Mighty Aphrodite (15, selected cinemas)

Words from Woody

Mark Steyn

In Mighty Aphrodite, Claire Bloom plays Woody Allen's mother-in-law. In real life, they're about the same age — though she's an elegant beauty with exquisite bone structure, while he seems to be fading from likeable schnook to a vague, wispy oatmeal blur. It's not just that his hair is thinning, but that his entire screen persona is. I think it's time, if only as a career move, that he made a film in which he runs off with Claire Bloom, or Angela Lansbury, or Katherine Hepburn, or any woman older than 22. Instead, since his liberation from Mia Farrow, he's become even more sin- gle-minded. These days, even the women he runs away from are a third his age.

Thus, in Mighty Aphrodite, he is married to Helena Bonham Carter and, in an auto- biographical touch, they have adopted a child. Disenchanted with his wife and impressed by his young son's wit and intel- ligence, he determines to seek out the real mother — feeling sure that such a bright, smart kid must come from bright, smart stock. The child was born in Philadelphia to a single mom, Lesley Wright. But, in tracking her down from Philly to New York through several increasingly unlikely name changes, he discovers that the mother of his son is now a hooker and star of such films as The Enchanted Pussy, Judy Cum. At which point, the movie flairs into life with the arrival of Mira Sorvino.

In her very first scene, she shows Allen an amusing picture of two humping pigs, from which amusing decorative novelty her performance takes its cue: Judy Cum is a sort of benign, slimline Miss Piggy, with the same honking porcine voice and plonking stilettoed gait. To judge from her apart- ment, her chief interest appears to be her extensive collection of phallic knick-knacks. Her late father was a drug-pusher. Her sen- tences are peppered with 'fuck' and `blowjob' — words rarely heard in a Woody Allen picture. He's so aghast he can barely breathe. He asks whether she's ever had a regular job. 'Sure,' she says. 'I worked in a massage parlour. I did phone sex.'

In his last film, Allen explored the ten- sion between an educated artist and a tal- ented natural.

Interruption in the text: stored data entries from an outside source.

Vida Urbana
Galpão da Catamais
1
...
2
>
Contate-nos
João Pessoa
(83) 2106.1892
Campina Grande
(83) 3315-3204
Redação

In this one, the tension's between a Woody Allen film and a most unWoodyish character. Compared to Sharon Stone and Elisabeth Shue, her fel- low Oscar-nominated hookers, Mira Sorvi- no gets closer to the real thing: not sensitive, not tortured, but cheerfully, philosophically banal. Everything about her is an intrusion into the restricted club of Woody Allen movies. As if sensing that she might prove too much for his audience, he shoehorns in an irrelevant framing device — a celebrity Greek chorus which marches round an amphitheatre declaiming anachronistically on the action: 'I see disas- ter! I see catastrophe!' wails Cassandra. 'I see lawyers!' The shrink 'n' lawyer gags are glib and tired, but they seem to be primari- ly to reassure his fans that, blowjob jokes aside, it's still a Woody Allen picture. The perky vulgarity of Sorvino's performance exposes the workings of his films. Profes- sionally, Woody has the same preoccupa- tions as Joe Eszterhas, screenwriter of Basic Instinct, Jade and Showgirls. He's invariably a middle-aged lech with the hots for young chicks, but, until his recent tra- vails, the veneer of urbane, cultured, neu- rotic, Upper East Side talkiness protected Woody from the opprobrium routinely shovelled on to Joe.

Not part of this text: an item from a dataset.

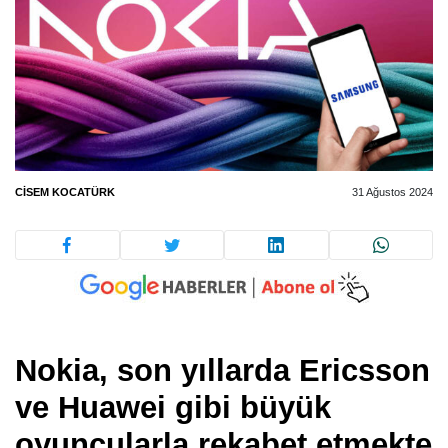
CISEM KOCATÜRK
31 Ağustos 2024
Nokia, son yıllarda Ericsson
ve Huawei gibi büyük
oyuncularla rekabet etmekte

In its way, this is Woody's Pygmalion: he wants to transform Judy Cum into some- thing closer to a Woody Allen character. She'd like to star on Broadway, so he lends encouragement until he realises sadly that, aside from porn films where her mouth mainly has a non-speaking role, she's a rot- ten actress. So he adjusts his own ambitions for her and tries to help her become a hair- dresser. The relationship is tender and unusual, but the film gets badly out of whack towards the end: indeed, I'd go so far as to say it's the wrong end. It would have taken more courage for Allen to show that sometimes love transcends such hum- drum, computer-dating compatibilities as shared intelligence. Besides, Allen seems to define intelligence very narrowly, as a way with words — and his own behaviour is surely proof that articulate men can be just as dumb as muscle-bound bozos. The truest moment in Mighty Aphrodite shows a young couple crossing in front of Woody's taxi- cab: in the back, he and Helena Bonham Carter sit silently after another joyless evening, and in his bleak, crumpled face you can read all the sense of loss that so often accompanies romantic stability, It's a fine movie moment, but then he has to go and spoil it by explaining it in words.